Susana Dias (bassoon) Hana Fiserova (piano)
Johannes Brahms Sonata for cello and piano No 1 in E minor, Op 38
(1833-1897) Allegro non troppo ~ Allegro quasi Minuetto ~ Allegro – piú Presto
Johann Sebastian Bach Partita II, BWV 826
(1685-1750) Sinfonia ~ Allemande ~ Courante ~ Sarabande ~ Rondeaux ~ Capriccio
Camille Saint-Saëns Sonata for bassoon and piano in G major, Op 168
(1835-1921) Allegro Moderato ~ Allegro Scherzando ~ Molto Adagio ~ Allegro Moderato

Since completing a Master Degree in Advanced Performance Studies at the Royal College of Music in 2006, Susana Dias has freelanced with many UK based Orchestras including the Orchestra of the Royal Opera House, Royal Philharmonic Orchestra, Southbank Sinfonia, Bournemouth Symphony Orchestra, Royal Liverpool Philharmonic Orchestra and RTÉ National Symphony Orchestra in Ireland. Born in Oporto, Portugal, Susana attended the Music Conservatoire in the class of Robert Glassburner. In London at the RCM she studied Bassoon with Andrea De Flammineis and Contrabassoon with Martin Field. Susana was co-winner of the Yamaha Music Foundation Competition for Woodwinds, as well as the RCM Concerto Competition in 2005 leading to the performance of Mozart’s Bassoon concerto in the Mozart’s 250th Anniversary celebrations at LSO St. Luke’s. Susana is also a chamber musician. She is a member of The London Myriad Ensemble, a guest Bassoonist with Ensemble 360.
Hana Fiserova was born in the Czech Republic and studied piano at the Music Conservatoire in Brno with MgA. Jiří Peša. She also did her Degree in Piano & Music Education at the Masaryk University in Brno. During her studies Hana started gaining experience both as a piano teacher and as an accompanist. She played in a piano duet with Radka Šperková at the Conservatoire and accompanied various other musicians enjoying a busy accompanist schedule particularly with singers for national competitions. In Brno Hana also developed an interest in conducting and leading choirs, which she experienced at the Music School in Letovice and in the national church choir Effatha. At present she is developing her skills by taking conducting lessons with Christopher Gayford in London. Since finishing her studies Hana moved to London where she currently gives private piano tuition and teaches at the Da Capo Music Foundation.

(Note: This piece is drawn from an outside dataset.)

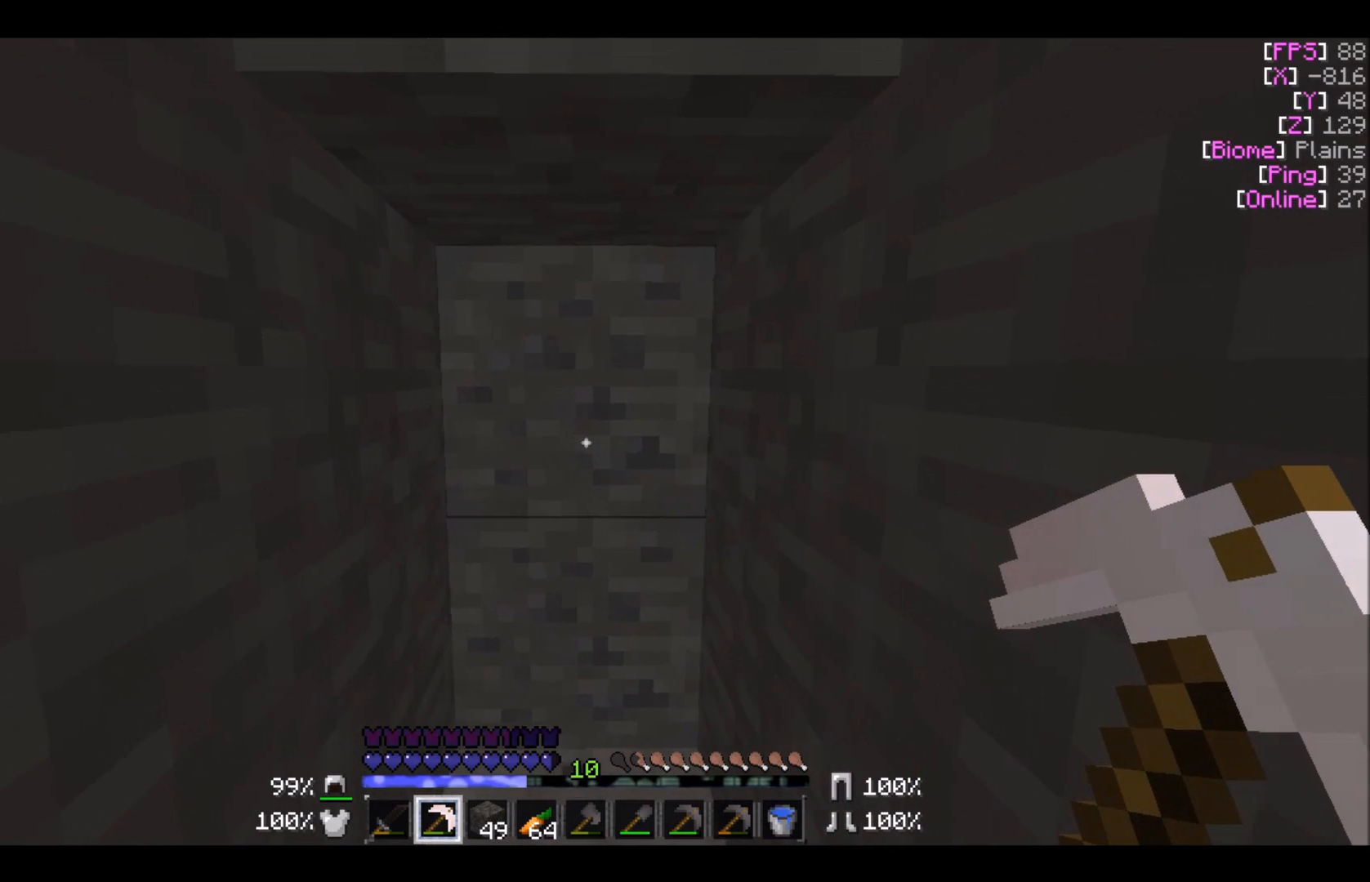
{"keys": [], "mouse": [], "events": [[200, "w", "down"], [233, "d", "down"], [233, "w", "up"], [333, "d", "up"], [333, "w", "down"], [367, "w", "up"]]}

Brahm’s Sonata presents both a progressive and elegaic face. He composed three movements in 1862, dedicating them to his friend and patron in Vienna, Joseph Gänsbacher, a singing teacher and cellist and a man instrumental in Brahms' appointment as director of the civic choir. Brahms rejected the Adagio he composed at this time (he may not have destroyed it, but rather recycled it in the Second Cello Sonata decades later), and added a fugal third movement to the first two in 1865. The resulting sonata is sonorous and playful, progressive, and deeply rooted in the music of history. The opening movement follows a mostly conventional sonata form. The principal theme darkly inhabits the resonant lower tones and has been characterized as reminiscent of otherworldly fairy tales. Both Brahms' treatment of the principal thematic expositions and their later development frequently show his expansiveness of melodic vision, while maintaining both a close (though unhurried) adherence to the traditional form and a specific tie to the past: a thematic correspondence to the third Contrapunctus from J.S. Bach's Art of the Fugue. The middle movement shifts key to A minor and presents an almost Baroque minuet and trio. (Almost, because within the rigid refrain form Brahms allows the performers to harmonically meander a bit, and the trio involves a rather lavish expansion of the introductory four-note motive.) The final movement brings the tension between past and future into the sharpest relief: Brahms composes a fugue for the two instruments. A fugue was a markedly historical form for his generation, but the harmonic character and the distinct difficulty of balancing the cello/bassoon's single line against three "voices" in the keyboard were all new.
In the last year of his life, at the age of 85, Camille Saint-Saëns was still active as a composer and conductor, traveling between Algiers and Paris. Besides a final piano album leaf, his last completed works were three sonatas, one each for oboe, clarinet, and bassoon. He sensed that he did not have much time left; he wrote to a friend, "I am using my last energies to add to the repertoire for these otherwise neglected instruments." He intended to write sonatas for another three wind instruments, but was never able to. English composers, such as Holst and Bax, and other French composers, such as Honegger and Milhaud, were also starting to expand the literature for woodwind instruments around the same time. In fact, Saint-Saëns' sonatas have pastoral and humorous moments that are similar to those others' works, relying on simpler melodies and textures than are found even his earlier chamber works, yet retaining Classical forms for their structure. The opening is liltingly charming as it drifts between major and minor, building to a not too dramatic climax in its development section. The final Adagio features a florid melody over a simple, essentially chordal accompaniment leading to a cadenza-like Allegro.